Neither of us says it. We don't have to. Sleep isn’t coming for either of us tonight.

"Right," I say. "Good idea."

I force a small smile. "At least I don't really have to pack. Everly had Lana shop for me."

He raises an eyebrow. "She packed for you?"

"Something like that. Though I should probably make sure she packed me any real clothes. She joked that she told Lana to only pack lingerie."

Everett chokes on his whiskey. An involuntary cough that he tries to swallow back and doesn't quite manage.

He sets the glass down and clears his throat.

"Sorry," he says. "Went down wrong."

His ears are pink. This damn man can stare down a boardroom full of executives without blinking, but the word lingerie takes him out at the knees.
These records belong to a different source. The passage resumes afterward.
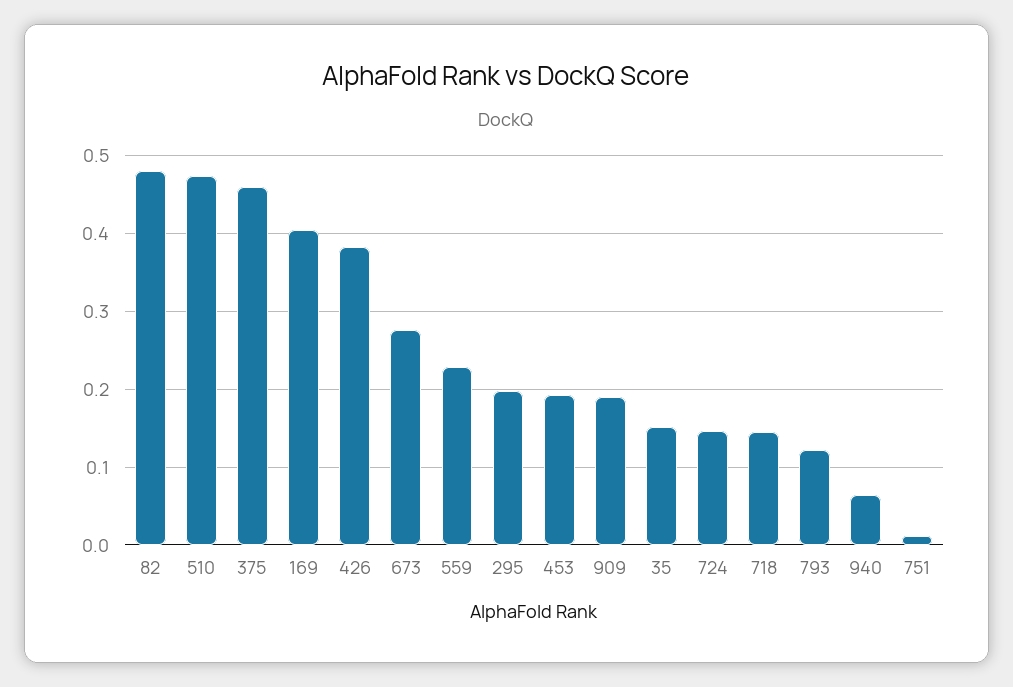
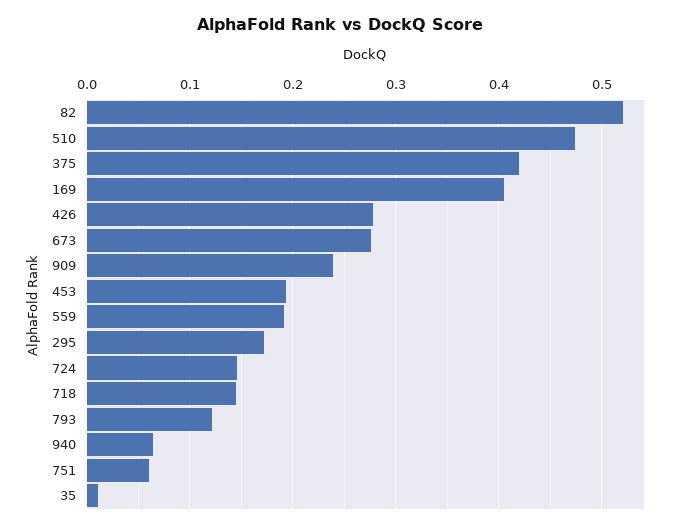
82: 0.48 -> 0.52
375: 0.46 -> 0.42
426: 0.38 -> 0.28
559: 0.23 -> 0.19
295: 0.2 -> 0.17
909: 0.19 -> 0.24
35: 0.15 -> 0.01
751: 0.01 -> 0.06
If I'm being honest, I kind of love that. I decide, kindly, not to mention it.

"Goodnight, Everett."

He sets the glass down with exaggerated care, and doesn't look at me when he does it.

"Goodnight, Aria."

I make it halfway up the stairs before his voice catches me.

"Aria."

I turn.

He's still standing at the island, one hand flat on the marble, the other in his pocket. The low light does something unfair to his jaw. To his forearms. To the whole damn picture of him standing in his kitchen looking too good to be marrying tomorrow as my fake husband.

"For what it's worth," he says, "I hope she packed real clothes… For both our sakes."

My pulse kicks so hard I feel it in my throat.

I don't trust myself to answer back or to ask for him to elaborate. So I turn and walk to the guest room and close the door behind me and lean against it until my breathing does something closer to normal.

The wedding is tomorrow.

I'm marrying that man.

And I'm starting to think the consummation clause might not be the problem Christian made it sound like.